__Brief__: Each entry should be duplicated verbatim; its pictures should not be.

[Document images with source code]
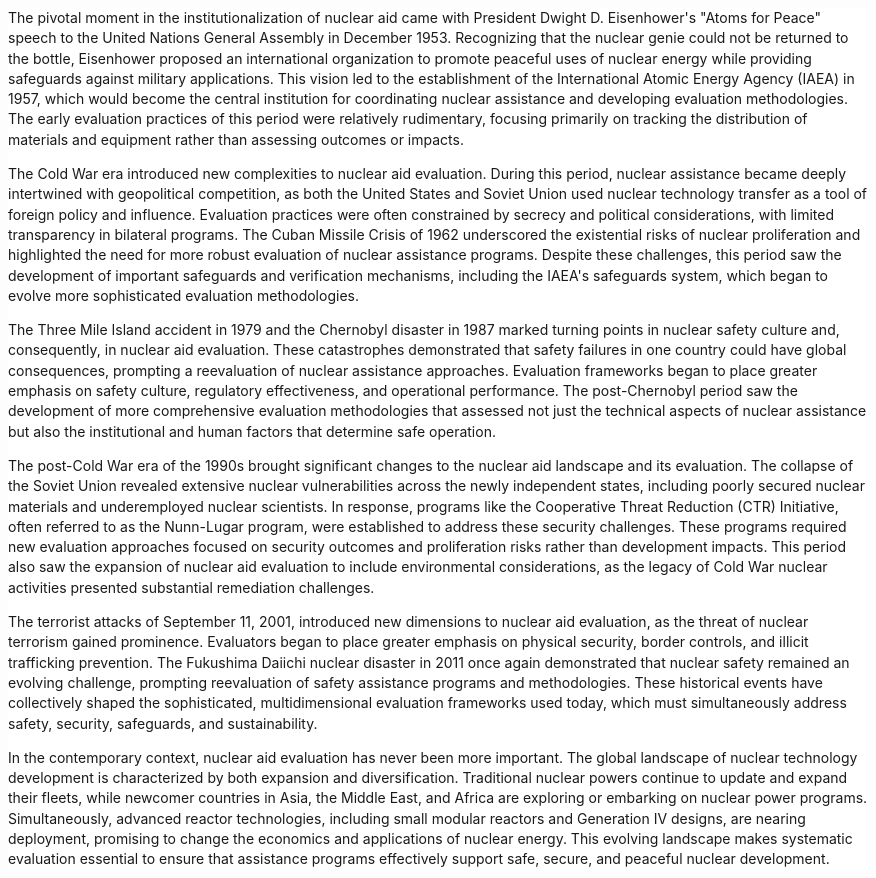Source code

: The pivotal moment in the institutionalization of nuclear aid came with President Dwight D. Eisenhower's "Atoms for Peace" speech to the United Nations General Assembly in December 1953. Recognizing that the nuclear genie could not be returned to the bottle, Eisenhower proposed an international organization to promote peaceful uses of nuclear energy while providing safeguards against military applications. This vision led to the establishment of the International Atomic Energy Agency (IAEA) in 1957, which would become the central institution for coordinating nuclear assistance and developing evaluation methodologies. The early evaluation practices of this period were relatively rudimentary, focusing primarily on tracking the distribution of materials and equipment rather than assessing outcomes or impacts.

The Cold War era introduced new complexities to nuclear aid evaluation. During this period, nuclear assistance became deeply intertwined with geopolitical competition, as both the United States and Soviet Union used nuclear technology transfer as a tool of foreign policy and influence. Evaluation practices were often constrained by secrecy and political considerations, with limited transparency in bilateral programs. The Cuban Missile Crisis of 1962 underscored the existential risks of nuclear proliferation and highlighted the need for more robust evaluation of nuclear assistance programs. Despite these challenges, this period saw the development of important safeguards and verification mechanisms, including the IAEA's safeguards system, which began to evolve more sophisticated evaluation methodologies.

The Three Mile Island accident in 1979 and the Chernobyl disaster in 1987 marked turning points in nuclear safety culture and, consequently, in nuclear aid evaluation. These catastrophes demonstrated that safety failures in one country could have global consequences, prompting a reevaluation of nuclear assistance approaches. Evaluation frameworks began to place greater emphasis on safety culture, regulatory effectiveness, and operational performance. The post-Chernobyl period saw the development of more comprehensive evaluation methodologies that assessed not just the technical aspects of nuclear assistance but also the institutional and human factors that determine safe operation.

The post-Cold War era of the 1990s brought significant changes to the nuclear aid landscape and its evaluation. The collapse of the Soviet Union revealed extensive nuclear vulnerabilities across the newly independent states, including poorly secured nuclear materials and underemployed nuclear scientists. In response, programs like the Cooperative Threat Reduction (CTR) Initiative, often referred to as the Nunn-Lugar program, were established to address these security challenges. These programs required new evaluation approaches focused on security outcomes and proliferation risks rather than development impacts. This period also saw the expansion of nuclear aid evaluation to include environmental considerations, as the legacy of Cold War nuclear activities presented substantial remediation challenges.

The terrorist attacks of September 11, 2001, introduced new dimensions to nuclear aid evaluation, as the threat of nuclear terrorism gained prominence. Evaluators began to place greater emphasis on physical security, border controls, and illicit trafficking prevention. The Fukushima Daiichi nuclear disaster in 2011 once again demonstrated that nuclear safety remained an evolving challenge, prompting reevaluation of safety assistance programs and methodologies. These historical events have collectively shaped the sophisticated, multidimensional evaluation frameworks used today, which must simultaneously address safety, security, safeguards, and sustainability.

In the contemporary context, nuclear aid evaluation has never been more important. The global landscape of nuclear technology development is characterized by both expansion and diversification. Traditional nuclear powers continue to update and expand their fleets, while newcomer countries in Asia, the Middle East, and Africa are exploring or embarking on nuclear power programs. Simultaneously, advanced reactor technologies, including small modular reactors and Generation IV designs, are nearing deployment, promising to change the economics and applications of nuclear energy. This evolving landscape makes systematic evaluation essential to ensure that assistance programs effectively support safe, secure, and peaceful nuclear development.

__Task response__:
Source code

: The pivotal moment in the institutionalization of nuclear aid came with President Dwight D. Eisenhower's "Atoms for Peace" speech to the United Nations General Assembly in December 1953. Recognizing that the nuclear genie could not be returned to the bottle, Eisenhower proposed an international organization to promote peaceful uses of nuclear energy while providing safeguards against military applications. This vision led to the establishment of the International Atomic Energy Agency (IAEA) in 1957, which would become the central institution for coordinating nuclear assistance and developing evaluation methodologies. The early evaluation practices of this period were relatively rudimentary, focusing primarily on tracking the distribution of materials and equipment rather than assessing outcomes or impacts.

The Cold War era introduced new complexities to nuclear aid evaluation. During this period, nuclear assistance became deeply intertwined with geopolitical competition, as both the United States and Soviet Union used nuclear technology transfer as a tool of foreign policy and influence. Evaluation practices were often constrained by secrecy and political considerations, with limited transparency in bilateral programs. The Cuban Missile Crisis of 1962 underscored the existential risks of nuclear proliferation and highlighted the need for more robust evaluation of nuclear assistance programs. Despite these challenges, this period saw the development of important safeguards and verification mechanisms, including the IAEA's safeguards system, which began to evolve more sophisticated evaluation methodologies.

The Three Mile Island accident in 1979 and the Chernobyl disaster in 1987 marked turning points in nuclear safety culture and, consequently, in nuclear aid evaluation. These catastrophes demonstrated that safety failures in one country could have global consequences, prompting a reevaluation of nuclear assistance approaches. Evaluation frameworks began to place greater emphasis on safety culture, regulatory effectiveness, and operational performance. The post-Chernobyl period saw the development of more comprehensive evaluation methodologies that assessed not just the technical aspects of nuclear assistance but also the institutional and human factors that determine safe operation.

The post-Cold War era of the 1990s brought significant changes to the nuclear aid landscape and its evaluation. The collapse of the Soviet Union revealed extensive nuclear vulnerabilities across the newly independent states, including poorly secured nuclear materials and underemployed nuclear scientists. In response, programs like the Cooperative Threat Reduction (CTR) Initiative, often referred to as the Nunn-Lugar program, were established to address these security challenges. These programs required new evaluation approaches focused on security outcomes and proliferation risks rather than development impacts. This period also saw the expansion of nuclear aid evaluation to include environmental considerations, as the legacy of Cold War nuclear activities presented substantial remediation challenges.

The terrorist attacks of September 11, 2001, introduced new dimensions to nuclear aid evaluation, as the threat of nuclear terrorism gained prominence. Evaluators began to place greater emphasis on physical security, border controls, and illicit trafficking prevention. The Fukushima Daiichi nuclear disaster in 2011 once again demonstrated that nuclear safety remained an evolving challenge, prompting reevaluation of safety assistance programs and methodologies. These historical events have collectively shaped the sophisticated, multidimensional evaluation frameworks used today, which must simultaneously address safety, security, safeguards, and sustainability.

In the contemporary context, nuclear aid evaluation has never been more important. The global landscape of nuclear technology development is characterized by both expansion and diversification. Traditional nuclear powers continue to update and expand their fleets, while newcomer countries in Asia, the Middle East, and Africa are exploring or embarking on nuclear power programs. Simultaneously, advanced reactor technologies, including small modular reactors and Generation IV designs, are nearing deployment, promising to change the economics and applications of nuclear energy. This evolving landscape makes systematic evaluation essential to ensure that assistance programs effectively support safe, secure, and peaceful nuclear development.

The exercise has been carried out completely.